W Chicago w stanie Illinois są trzy możliwości głosowania
Można głosować korespondencyjnie wcześniej lub w dniu wyborów. Jednak wszystkie głosy, które zostają oddane wcześniej, ale i te, które napływają codziennie na kartach korespondencyjnych do biura wyborczego nie są jeszcze liczone. Zostaną one zamknięte, zabezpieczone i dopiero będą policzone po zamknięciu lokali wyborczych o godzinie 7 wieczorem 5 listopada.
Efekty głosowania można śledzić na stronie internetowej ChicagoElections.gov, tam znajdują się również dane dla poszczególnych lokali wyborczych. Przed godziną 22 komisja wyborcza z Chicago już otrzymała około 70% głosów oddanych we wszystkich lokalach wyborczych. W mieście jest 1269 lokali.
Historycznie early voting w Chicago cieszy się ogromnym zainteresowaniem wyborców, to dlatego, że są oni wyborcami partii demokratycznej.
- Analitycy ostrzegają jednak, że w tym roku te przewidywania mogą się nie sprawdzić. W całym kraju Partia Republikańska zabiega, aby jej wyborcy ruszyli do wczesnego głosowania i nie czekali do dnia wyborów - mówi nasz korespondent z Chicago - Sergiusz Zgrzębski.
A co z emigrantami?
Donald Trump zaapelował do Amerykanów, aby nie dopuścili oni do sytuacji, by w wyborach głosowały osoby do tego nie uprawnione, w szczególności nielegalnie przebywający emigranci. Co na to chicagowska komisja?

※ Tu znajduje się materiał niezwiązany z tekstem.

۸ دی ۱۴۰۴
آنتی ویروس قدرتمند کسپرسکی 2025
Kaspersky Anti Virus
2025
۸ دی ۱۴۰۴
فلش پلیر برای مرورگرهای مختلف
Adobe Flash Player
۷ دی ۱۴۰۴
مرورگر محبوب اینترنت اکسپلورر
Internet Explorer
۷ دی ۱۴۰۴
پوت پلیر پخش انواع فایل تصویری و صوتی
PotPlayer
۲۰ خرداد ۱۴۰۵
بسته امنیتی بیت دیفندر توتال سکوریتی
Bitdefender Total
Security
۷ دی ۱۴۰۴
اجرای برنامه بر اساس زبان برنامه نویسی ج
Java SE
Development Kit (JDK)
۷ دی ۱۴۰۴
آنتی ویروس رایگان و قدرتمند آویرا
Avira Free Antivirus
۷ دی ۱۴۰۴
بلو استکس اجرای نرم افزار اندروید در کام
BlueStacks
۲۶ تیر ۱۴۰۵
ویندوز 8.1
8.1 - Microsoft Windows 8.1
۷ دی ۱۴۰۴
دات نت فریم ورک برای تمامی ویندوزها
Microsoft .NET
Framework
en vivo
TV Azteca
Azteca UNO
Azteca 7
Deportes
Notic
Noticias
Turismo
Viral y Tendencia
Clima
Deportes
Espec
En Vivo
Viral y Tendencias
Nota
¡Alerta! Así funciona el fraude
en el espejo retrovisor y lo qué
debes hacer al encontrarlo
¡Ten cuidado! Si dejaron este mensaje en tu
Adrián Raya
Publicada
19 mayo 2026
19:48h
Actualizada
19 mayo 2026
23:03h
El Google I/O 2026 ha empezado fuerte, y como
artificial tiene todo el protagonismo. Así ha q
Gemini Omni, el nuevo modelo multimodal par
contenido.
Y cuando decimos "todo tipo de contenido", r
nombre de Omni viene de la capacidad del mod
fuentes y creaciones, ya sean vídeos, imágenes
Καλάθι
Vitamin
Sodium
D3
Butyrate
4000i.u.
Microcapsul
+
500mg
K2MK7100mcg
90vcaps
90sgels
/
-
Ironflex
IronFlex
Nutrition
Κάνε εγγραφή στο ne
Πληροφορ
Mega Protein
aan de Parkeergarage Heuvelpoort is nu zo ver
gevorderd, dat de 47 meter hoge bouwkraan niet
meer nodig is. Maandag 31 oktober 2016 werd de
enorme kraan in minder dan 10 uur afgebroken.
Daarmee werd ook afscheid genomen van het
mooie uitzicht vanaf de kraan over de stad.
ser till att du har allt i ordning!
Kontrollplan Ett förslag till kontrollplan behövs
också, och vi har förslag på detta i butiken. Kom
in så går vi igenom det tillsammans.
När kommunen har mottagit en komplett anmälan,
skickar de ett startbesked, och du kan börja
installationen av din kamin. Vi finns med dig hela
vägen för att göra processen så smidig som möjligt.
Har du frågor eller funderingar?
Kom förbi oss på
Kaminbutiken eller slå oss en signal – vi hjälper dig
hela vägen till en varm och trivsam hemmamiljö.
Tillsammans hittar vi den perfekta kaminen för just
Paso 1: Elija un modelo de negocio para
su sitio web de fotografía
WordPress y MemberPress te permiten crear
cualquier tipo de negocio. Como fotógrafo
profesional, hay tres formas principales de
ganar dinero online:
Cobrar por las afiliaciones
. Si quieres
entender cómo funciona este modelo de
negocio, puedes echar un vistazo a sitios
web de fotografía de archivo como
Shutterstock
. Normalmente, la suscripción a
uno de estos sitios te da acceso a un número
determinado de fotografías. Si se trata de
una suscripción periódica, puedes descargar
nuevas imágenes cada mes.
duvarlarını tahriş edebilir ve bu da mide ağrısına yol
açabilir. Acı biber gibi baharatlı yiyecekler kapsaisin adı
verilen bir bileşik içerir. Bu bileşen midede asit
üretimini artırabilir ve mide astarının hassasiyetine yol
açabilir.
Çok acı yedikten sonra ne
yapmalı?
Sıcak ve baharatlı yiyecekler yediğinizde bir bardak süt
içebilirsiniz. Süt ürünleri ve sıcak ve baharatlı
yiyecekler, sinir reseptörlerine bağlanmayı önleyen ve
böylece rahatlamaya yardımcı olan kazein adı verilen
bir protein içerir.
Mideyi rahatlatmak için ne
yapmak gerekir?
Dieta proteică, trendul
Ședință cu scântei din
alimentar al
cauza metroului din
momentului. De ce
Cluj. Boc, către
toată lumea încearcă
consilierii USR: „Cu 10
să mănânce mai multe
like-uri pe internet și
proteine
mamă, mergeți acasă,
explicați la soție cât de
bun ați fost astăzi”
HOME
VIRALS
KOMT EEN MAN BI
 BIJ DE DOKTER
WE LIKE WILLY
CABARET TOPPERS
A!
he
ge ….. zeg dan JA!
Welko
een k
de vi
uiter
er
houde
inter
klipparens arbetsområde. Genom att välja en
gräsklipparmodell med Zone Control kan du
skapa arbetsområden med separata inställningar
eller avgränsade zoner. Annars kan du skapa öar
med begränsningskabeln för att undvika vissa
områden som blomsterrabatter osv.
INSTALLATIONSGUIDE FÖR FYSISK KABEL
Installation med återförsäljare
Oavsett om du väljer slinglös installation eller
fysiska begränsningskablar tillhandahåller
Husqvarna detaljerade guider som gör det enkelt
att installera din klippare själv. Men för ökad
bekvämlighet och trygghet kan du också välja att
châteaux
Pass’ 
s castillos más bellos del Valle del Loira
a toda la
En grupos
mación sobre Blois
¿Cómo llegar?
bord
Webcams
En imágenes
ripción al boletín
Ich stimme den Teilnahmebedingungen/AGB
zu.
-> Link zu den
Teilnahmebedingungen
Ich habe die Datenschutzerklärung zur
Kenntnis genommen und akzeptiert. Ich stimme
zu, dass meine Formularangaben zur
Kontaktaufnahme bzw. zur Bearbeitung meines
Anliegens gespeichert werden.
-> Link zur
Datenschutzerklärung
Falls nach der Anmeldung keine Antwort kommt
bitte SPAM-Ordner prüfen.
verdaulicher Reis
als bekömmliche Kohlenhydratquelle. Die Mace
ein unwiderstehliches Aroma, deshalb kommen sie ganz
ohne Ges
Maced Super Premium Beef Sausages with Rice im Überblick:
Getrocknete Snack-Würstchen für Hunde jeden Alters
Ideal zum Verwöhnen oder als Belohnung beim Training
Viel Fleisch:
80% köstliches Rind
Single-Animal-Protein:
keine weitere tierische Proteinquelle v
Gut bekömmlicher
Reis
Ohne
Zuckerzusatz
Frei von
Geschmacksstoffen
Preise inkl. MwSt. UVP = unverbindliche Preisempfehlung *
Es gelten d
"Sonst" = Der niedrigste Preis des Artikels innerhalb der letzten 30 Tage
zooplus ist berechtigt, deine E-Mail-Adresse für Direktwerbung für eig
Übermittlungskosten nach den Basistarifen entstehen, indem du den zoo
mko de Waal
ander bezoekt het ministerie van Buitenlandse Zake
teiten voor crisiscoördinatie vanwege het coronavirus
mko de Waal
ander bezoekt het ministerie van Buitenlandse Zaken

Udział w wyborach mogą wziąć wyłącznie obywatele Stanów Zjednoczonych, którzy mają skończone osiemnaście lat. Aby głosować należy przedłożyć dokument tożsamości. Karta do głosowania jest tłumaczona w 12 językach, a w lokalach umieszone są osoby nie tylko pochodzenia amerykańskiego.
W Chicago w tak zwanych polskich dzielnic tak znajduje się 100 lokali wyborczych.